Un Smart TV tiene la capacidad de brindarle contenido de computadoras o de dispositivos de almacenamiento conectados en cadena, como fotografías, películas o música a través de una conexión inalámbrica (Wi-Fi), y le proporciona acceso a servicios basados en la internet, incluyendo los canales de televisión local, servicios de video a pedido ( video-on-demand), guía electrónica de programas, anuncios interactivos, personalización, juegos, medios sociales y otras aplicaciones de multimedios.
La pregunta que muchos se hacen es si vale la pena hacer una inversión en este tipo de aparato, considerando que la tecnología aun se encuentra en pañales y cada año los modelos nuevos traen avances.

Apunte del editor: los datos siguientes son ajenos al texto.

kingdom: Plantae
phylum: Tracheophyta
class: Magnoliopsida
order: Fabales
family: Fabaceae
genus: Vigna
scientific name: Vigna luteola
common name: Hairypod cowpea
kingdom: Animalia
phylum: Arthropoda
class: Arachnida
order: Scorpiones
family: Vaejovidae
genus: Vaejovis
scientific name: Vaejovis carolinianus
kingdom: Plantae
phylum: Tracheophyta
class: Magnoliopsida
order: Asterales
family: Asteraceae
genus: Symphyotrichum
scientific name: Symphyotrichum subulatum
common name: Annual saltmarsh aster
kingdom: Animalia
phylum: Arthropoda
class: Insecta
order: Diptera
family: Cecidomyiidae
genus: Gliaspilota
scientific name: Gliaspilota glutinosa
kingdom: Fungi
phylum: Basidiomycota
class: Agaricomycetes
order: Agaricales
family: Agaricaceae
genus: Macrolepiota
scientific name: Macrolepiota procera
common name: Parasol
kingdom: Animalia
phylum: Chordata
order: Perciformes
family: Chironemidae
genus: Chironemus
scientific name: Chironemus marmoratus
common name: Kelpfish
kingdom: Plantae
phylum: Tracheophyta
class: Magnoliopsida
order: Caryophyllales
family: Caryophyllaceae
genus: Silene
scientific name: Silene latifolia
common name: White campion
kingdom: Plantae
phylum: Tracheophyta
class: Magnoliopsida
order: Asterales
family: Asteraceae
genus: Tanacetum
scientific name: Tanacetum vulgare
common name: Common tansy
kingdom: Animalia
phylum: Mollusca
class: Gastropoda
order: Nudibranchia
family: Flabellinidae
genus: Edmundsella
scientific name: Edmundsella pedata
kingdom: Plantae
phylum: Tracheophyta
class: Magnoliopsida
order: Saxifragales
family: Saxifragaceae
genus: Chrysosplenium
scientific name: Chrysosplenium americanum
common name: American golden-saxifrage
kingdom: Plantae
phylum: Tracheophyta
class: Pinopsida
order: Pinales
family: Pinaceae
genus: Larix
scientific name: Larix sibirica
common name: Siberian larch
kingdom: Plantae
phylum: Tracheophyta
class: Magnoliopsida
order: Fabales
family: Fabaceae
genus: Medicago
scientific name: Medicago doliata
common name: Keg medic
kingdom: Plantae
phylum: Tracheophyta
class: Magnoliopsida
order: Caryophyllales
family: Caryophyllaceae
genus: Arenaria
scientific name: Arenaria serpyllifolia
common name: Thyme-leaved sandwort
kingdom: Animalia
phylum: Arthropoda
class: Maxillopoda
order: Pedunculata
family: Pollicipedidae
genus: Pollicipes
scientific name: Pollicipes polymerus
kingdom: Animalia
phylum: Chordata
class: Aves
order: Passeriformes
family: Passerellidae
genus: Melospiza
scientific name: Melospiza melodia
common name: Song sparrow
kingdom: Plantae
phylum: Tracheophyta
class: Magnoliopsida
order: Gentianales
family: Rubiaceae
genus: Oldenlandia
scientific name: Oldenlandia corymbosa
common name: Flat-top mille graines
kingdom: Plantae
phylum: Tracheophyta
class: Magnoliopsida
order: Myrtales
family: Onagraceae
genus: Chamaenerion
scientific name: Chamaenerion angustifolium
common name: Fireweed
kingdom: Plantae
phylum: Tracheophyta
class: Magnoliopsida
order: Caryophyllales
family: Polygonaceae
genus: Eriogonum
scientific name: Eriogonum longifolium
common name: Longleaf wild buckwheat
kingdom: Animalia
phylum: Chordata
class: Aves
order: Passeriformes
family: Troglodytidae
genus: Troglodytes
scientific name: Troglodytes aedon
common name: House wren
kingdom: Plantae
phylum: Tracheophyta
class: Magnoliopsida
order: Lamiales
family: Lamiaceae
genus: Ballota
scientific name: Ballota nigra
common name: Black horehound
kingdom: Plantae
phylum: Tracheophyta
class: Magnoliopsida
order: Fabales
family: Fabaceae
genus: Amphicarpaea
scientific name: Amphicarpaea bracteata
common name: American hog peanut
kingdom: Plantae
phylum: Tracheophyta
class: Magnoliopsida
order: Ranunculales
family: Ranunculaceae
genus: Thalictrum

Una posible solución es conservar el televisor de alta definición regular y conectarlo a otros aparatos que ya son inteligentes y que podrían ser reemplazados por un precio mucho menor. La diferencia de precio entre un televisor inteligente y uno de alta definición regular es algunas veces de unos $500, dependiendo del modelo, la tienda y las ofertas que haya en un momento determinado. Si no desea hacer ese gasto, puede invertir en la misma tecnología “inteligente” en un reproductor de Blu-ray o, mejor aun, en un sistema de teatro casero ( Home Theater)
Los reproductores de Blu-ray, que dependiendo de la marca y modelo pueden costar entre $80 y $100, le permiten tocar discos de Blu-ray, DVDs y CDs de video y música, además de ofrecer la capacidad de conectarse con su computadora o su distribuidor ( router) de internet, con acceso directo a proveedores de contenido como Amazon, Netflix, Hulu, Pandora, YouTube y otros. Además, la conexión Wi-Fi le permite ver en su televisor videos que se ofrecen en internet a través de servicios como Univideos y los portales de las principales cadenas de televisión. Si su presupuesto se lo permite, usted puede comprar un sistema de Home Theater, que incluye todas las características del reproductor de Blu-ray integradas en un sistema de sonido de alta fidelidad. Un buen sistema de teatro casero puede costarle entre $100 y $300, aunque si lo prefiere existen algunos de excelente calidad que superan esos precios.